WHAT IS BEING ASKED: A word-for-word copy of the entries is needed, and it should contain no images.

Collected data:
------------------------------------
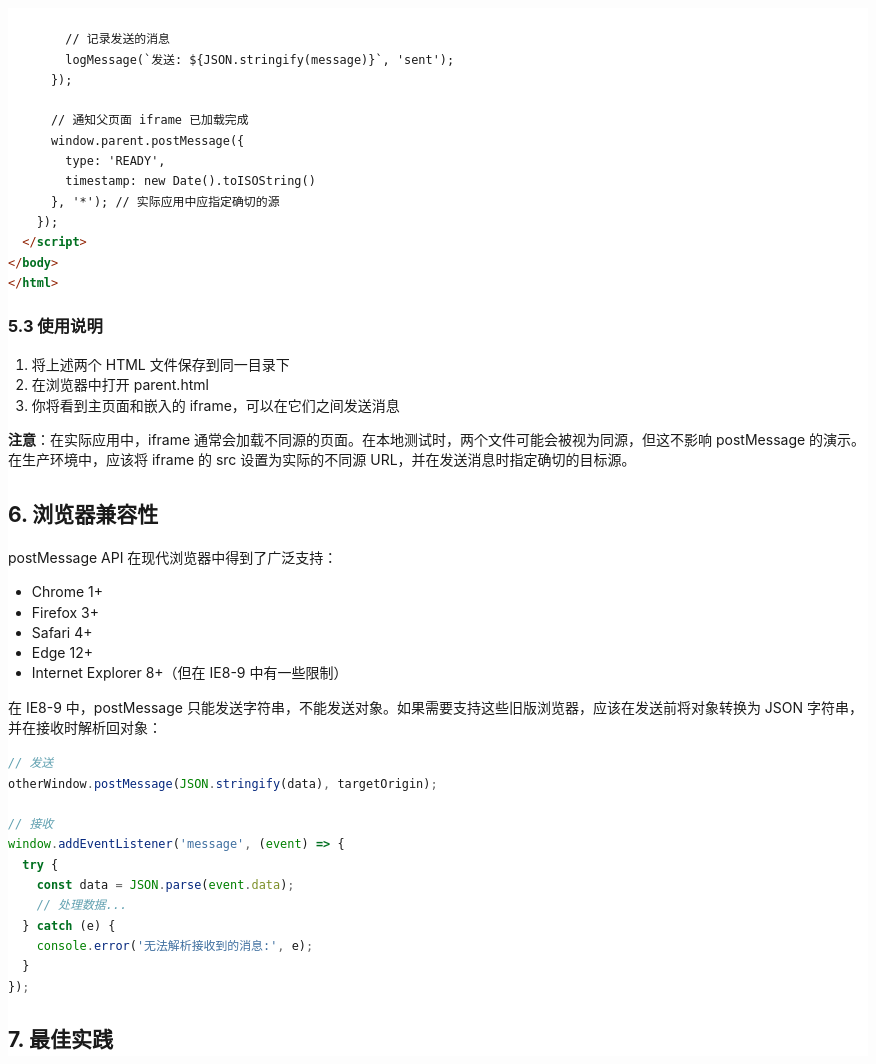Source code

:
 ```html
        
        // 记录发送的消息
        logMessage(`发送: ${JSON.stringify(message)}`, 'sent');
      });
      
      // 通知父页面 iframe 已加载完成
      window.parent.postMessage({
        type: 'READY',
        timestamp: new Date().toISOString()
      }, '*'); // 实际应用中应指定确切的源
    });
  </script>
</body>
</html>
```

### 5.3 使用说明

1. 将上述两个 HTML 文件保存到同一目录下
2. 在浏览器中打开 parent.html
3. 你将看到主页面和嵌入的 iframe，可以在它们之间发送消息

**注意**：在实际应用中，iframe 通常会加载不同源的页面。在本地测试时，两个文件可能会被视为同源，但这不影响 postMessage 的演示。在生产环境中，应该将 iframe 的 src 设置为实际的不同源 URL，并在发送消息时指定确切的目标源。

## 6. 浏览器兼容性

postMessage API 在现代浏览器中得到了广泛支持：

- Chrome 1+
- Firefox 3+
- Safari 4+
- Edge 12+
- Internet Explorer 8+（但在 IE8-9 中有一些限制）

在 IE8-9 中，postMessage 只能发送字符串，不能发送对象。如果需要支持这些旧版浏览器，应该在发送前将对象转换为 JSON 字符串，并在接收时解析回对象：

```javascript
// 发送
otherWindow.postMessage(JSON.stringify(data), targetOrigin);

// 接收
window.addEventListener('message', (event) => {
  try {
    const data = JSON.parse(event.data);
    // 处理数据...
  } catch (e) {
    console.error('无法解析接收到的消息:', e);
  }
});
```

## 7. 最佳实践
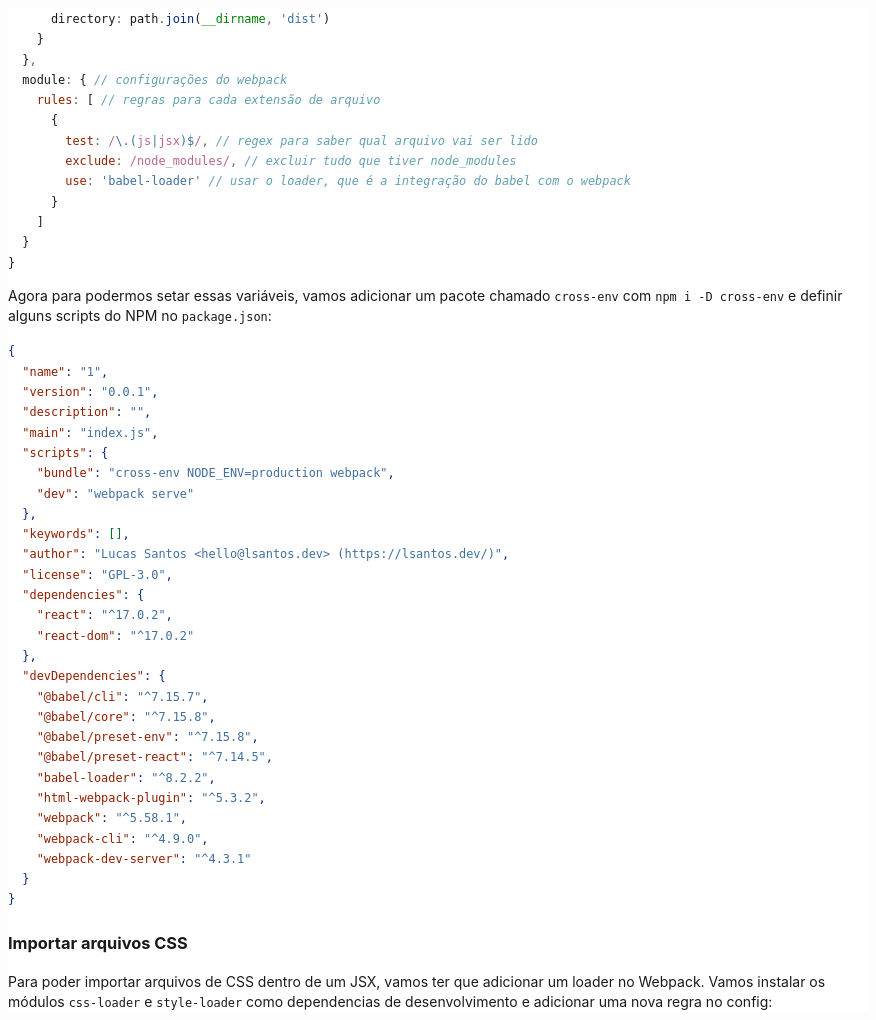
 ```javascript
      directory: path.join(__dirname, 'dist')
    }
  },
  module: { // configurações do webpack
    rules: [ // regras para cada extensão de arquivo
      {
        test: /\.(js|jsx)$/, // regex para saber qual arquivo vai ser lido
        exclude: /node_modules/, // excluir tudo que tiver node_modules
        use: 'babel-loader' // usar o loader, que é a integração do babel com o webpack
      }
    ]
  }
}
```

Agora para podermos setar essas variáveis, vamos adicionar um pacote chamado `cross-env` com `npm i -D cross-env` e definir alguns scripts do NPM no `package.json`:

```json
{
  "name": "1",
  "version": "0.0.1",
  "description": "",
  "main": "index.js",
  "scripts": {
    "bundle": "cross-env NODE_ENV=production webpack",
    "dev": "webpack serve"
  },
  "keywords": [],
  "author": "Lucas Santos <hello@lsantos.dev> (https://lsantos.dev/)",
  "license": "GPL-3.0",
  "dependencies": {
    "react": "^17.0.2",
    "react-dom": "^17.0.2"
  },
  "devDependencies": {
    "@babel/cli": "^7.15.7",
    "@babel/core": "^7.15.8",
    "@babel/preset-env": "^7.15.8",
    "@babel/preset-react": "^7.14.5",
    "babel-loader": "^8.2.2",
    "html-webpack-plugin": "^5.3.2",
    "webpack": "^5.58.1",
    "webpack-cli": "^4.9.0",
    "webpack-dev-server": "^4.3.1"
  }
}
```

### Importar arquivos CSS

Para poder importar arquivos de CSS dentro de um JSX, vamos ter que adicionar um loader no Webpack. Vamos instalar os módulos `css-loader` e `style-loader` como dependencias de desenvolvimento e adicionar uma nova regra no config:
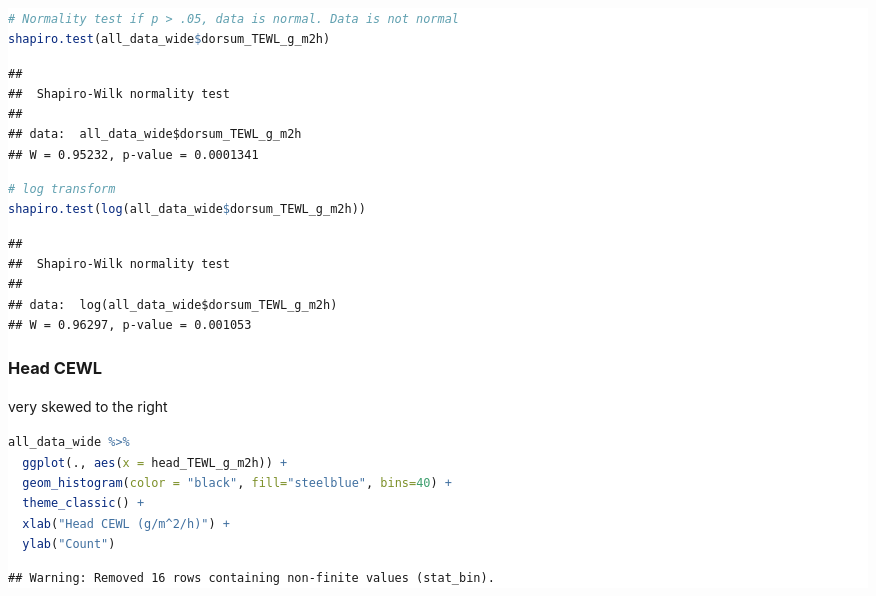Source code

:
 ``` r
# Normality test if p > .05, data is normal. Data is not normal
shapiro.test(all_data_wide$dorsum_TEWL_g_m2h)
```

    ## 
    ##  Shapiro-Wilk normality test
    ## 
    ## data:  all_data_wide$dorsum_TEWL_g_m2h
    ## W = 0.95232, p-value = 0.0001341

``` r
# log transform
shapiro.test(log(all_data_wide$dorsum_TEWL_g_m2h))
```

    ## 
    ##  Shapiro-Wilk normality test
    ## 
    ## data:  log(all_data_wide$dorsum_TEWL_g_m2h)
    ## W = 0.96297, p-value = 0.001053

### Head CEWL

very skewed to the right

``` r
all_data_wide %>%
  ggplot(., aes(x = head_TEWL_g_m2h)) +
  geom_histogram(color = "black", fill="steelblue", bins=40) + 
  theme_classic() +
  xlab("Head CEWL (g/m^2/h)") + 
  ylab("Count")
```

    ## Warning: Removed 16 rows containing non-finite values (stat_bin).
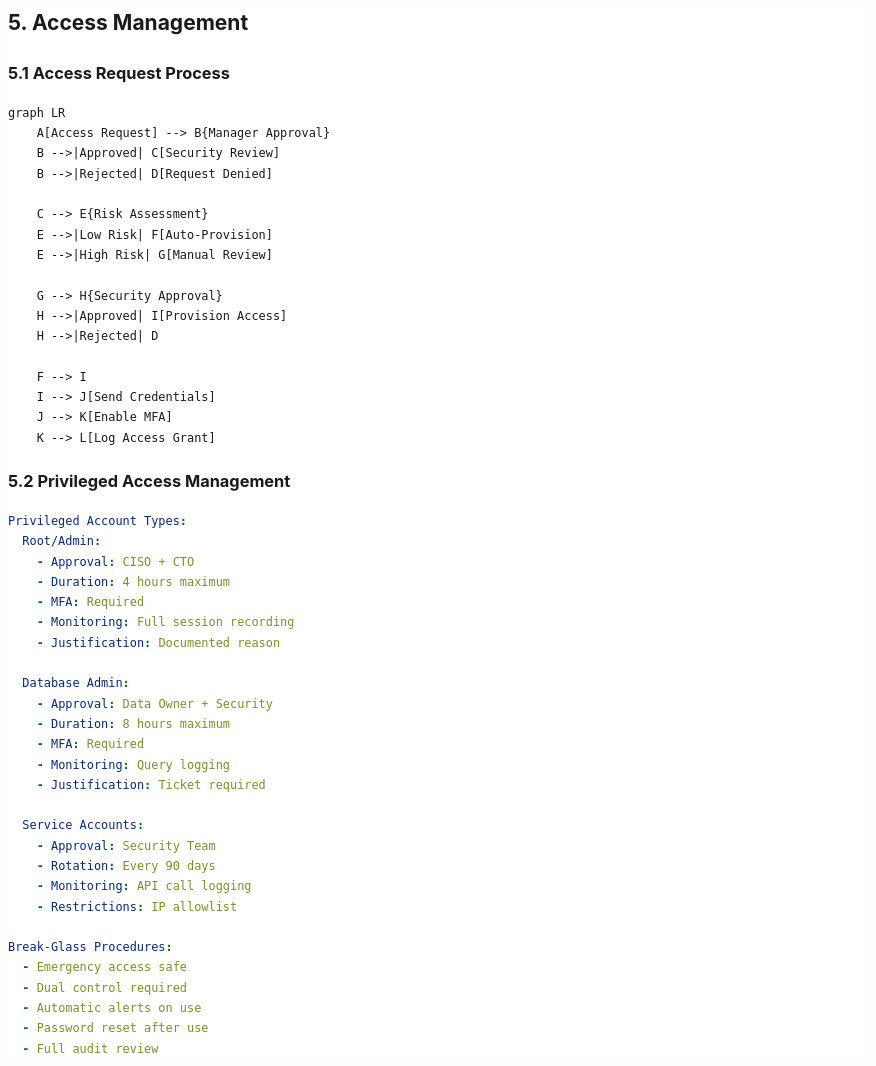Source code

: ## 5. Access Management

### 5.1 Access Request Process

```mermaid
graph LR
    A[Access Request] --> B{Manager Approval}
    B -->|Approved| C[Security Review]
    B -->|Rejected| D[Request Denied]

    C --> E{Risk Assessment}
    E -->|Low Risk| F[Auto-Provision]
    E -->|High Risk| G[Manual Review]

    G --> H{Security Approval}
    H -->|Approved| I[Provision Access]
    H -->|Rejected| D

    F --> I
    I --> J[Send Credentials]
    J --> K[Enable MFA]
    K --> L[Log Access Grant]
```

### 5.2 Privileged Access Management

```yaml
Privileged Account Types:
  Root/Admin:
    - Approval: CISO + CTO
    - Duration: 4 hours maximum
    - MFA: Required
    - Monitoring: Full session recording
    - Justification: Documented reason

  Database Admin:
    - Approval: Data Owner + Security
    - Duration: 8 hours maximum
    - MFA: Required
    - Monitoring: Query logging
    - Justification: Ticket required

  Service Accounts:
    - Approval: Security Team
    - Rotation: Every 90 days
    - Monitoring: API call logging
    - Restrictions: IP allowlist

Break-Glass Procedures:
  - Emergency access safe
  - Dual control required
  - Automatic alerts on use
  - Password reset after use
  - Full audit review
```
------------------------------------
ANSWER FOR THIS EXERCISE:
Source code

:
 ```html
        
        // 记录发送的消息
        logMessage(`发送: ${JSON.stringify(message)}`, 'sent');
      });
      
      // 通知父页面 iframe 已加载完成
      window.parent.postMessage({
        type: 'READY',
        timestamp: new Date().toISOString()
      }, '*'); // 实际应用中应指定确切的源
    });
  </script>
</body>
</html>
```

### 5.3 使用说明

1. 将上述两个 HTML 文件保存到同一目录下
2. 在浏览器中打开 parent.html
3. 你将看到主页面和嵌入的 iframe，可以在它们之间发送消息

**注意**：在实际应用中，iframe 通常会加载不同源的页面。在本地测试时，两个文件可能会被视为同源，但这不影响 postMessage 的演示。在生产环境中，应该将 iframe 的 src 设置为实际的不同源 URL，并在发送消息时指定确切的目标源。

## 6. 浏览器兼容性

postMessage API 在现代浏览器中得到了广泛支持：

- Chrome 1+
- Firefox 3+
- Safari 4+
- Edge 12+
- Internet Explorer 8+（但在 IE8-9 中有一些限制）

在 IE8-9 中，postMessage 只能发送字符串，不能发送对象。如果需要支持这些旧版浏览器，应该在发送前将对象转换为 JSON 字符串，并在接收时解析回对象：

```javascript
// 发送
otherWindow.postMessage(JSON.stringify(data), targetOrigin);

// 接收
window.addEventListener('message', (event) => {
  try {
    const data = JSON.parse(event.data);
    // 处理数据...
  } catch (e) {
    console.error('无法解析接收到的消息:', e);
  }
});
```

## 7. 最佳实践
 ```javascript
      directory: path.join(__dirname, 'dist')
    }
  },
  module: { // configurações do webpack
    rules: [ // regras para cada extensão de arquivo
      {
        test: /\.(js|jsx)$/, // regex para saber qual arquivo vai ser lido
        exclude: /node_modules/, // excluir tudo que tiver node_modules
        use: 'babel-loader' // usar o loader, que é a integração do babel com o webpack
      }
    ]
  }
}
```

Agora para podermos setar essas variáveis, vamos adicionar um pacote chamado `cross-env` com `npm i -D cross-env` e definir alguns scripts do NPM no `package.json`:

```json
{
  "name": "1",
  "version": "0.0.1",
  "description": "",
  "main": "index.js",
  "scripts": {
    "bundle": "cross-env NODE_ENV=production webpack",
    "dev": "webpack serve"
  },
  "keywords": [],
  "author": "Lucas Santos <hello@lsantos.dev> (https://lsantos.dev/)",
  "license": "GPL-3.0",
  "dependencies": {
    "react": "^17.0.2",
    "react-dom": "^17.0.2"
  },
  "devDependencies": {
    "@babel/cli": "^7.15.7",
    "@babel/core": "^7.15.8",
    "@babel/preset-env": "^7.15.8",
    "@babel/preset-react": "^7.14.5",
    "babel-loader": "^8.2.2",
    "html-webpack-plugin": "^5.3.2",
    "webpack": "^5.58.1",
    "webpack-cli": "^4.9.0",
    "webpack-dev-server": "^4.3.1"
  }
}
```

### Importar arquivos CSS

Para poder importar arquivos de CSS dentro de um JSX, vamos ter que adicionar um loader no Webpack. Vamos instalar os módulos `css-loader` e `style-loader` como dependencias de desenvolvimento e adicionar uma nova regra no config:
Source code

:
 ``` r
# Normality test if p > .05, data is normal. Data is not normal
shapiro.test(all_data_wide$dorsum_TEWL_g_m2h)
```

    ## 
    ##  Shapiro-Wilk normality test
    ## 
    ## data:  all_data_wide$dorsum_TEWL_g_m2h
    ## W = 0.95232, p-value = 0.0001341

``` r
# log transform
shapiro.test(log(all_data_wide$dorsum_TEWL_g_m2h))
```

    ## 
    ##  Shapiro-Wilk normality test
    ## 
    ## data:  log(all_data_wide$dorsum_TEWL_g_m2h)
    ## W = 0.96297, p-value = 0.001053

### Head CEWL

very skewed to the right

``` r
all_data_wide %>%
  ggplot(., aes(x = head_TEWL_g_m2h)) +
  geom_histogram(color = "black", fill="steelblue", bins=40) + 
  theme_classic() +
  xlab("Head CEWL (g/m^2/h)") + 
  ylab("Count")
```

    ## Warning: Removed 16 rows containing non-finite values (stat_bin).
Source code

: ## 5. Access Management

### 5.1 Access Request Process

```mermaid
graph LR
    A[Access Request] --> B{Manager Approval}
    B -->|Approved| C[Security Review]
    B -->|Rejected| D[Request Denied]

    C --> E{Risk Assessment}
    E -->|Low Risk| F[Auto-Provision]
    E -->|High Risk| G[Manual Review]

    G --> H{Security Approval}
    H -->|Approved| I[Provision Access]
    H -->|Rejected| D

    F --> I
    I --> J[Send Credentials]
    J --> K[Enable MFA]
    K --> L[Log Access Grant]
```

### 5.2 Privileged Access Management

```yaml
Privileged Account Types:
  Root/Admin:
    - Approval: CISO + CTO
    - Duration: 4 hours maximum
    - MFA: Required
    - Monitoring: Full session recording
    - Justification: Documented reason

  Database Admin:
    - Approval: Data Owner + Security
    - Duration: 8 hours maximum
    - MFA: Required
    - Monitoring: Query logging
    - Justification: Ticket required

  Service Accounts:
    - Approval: Security Team
    - Rotation: Every 90 days
    - Monitoring: API call logging
    - Restrictions: IP allowlist

Break-Glass Procedures:
  - Emergency access safe
  - Dual control required
  - Automatic alerts on use
  - Password reset after use
  - Full audit review
```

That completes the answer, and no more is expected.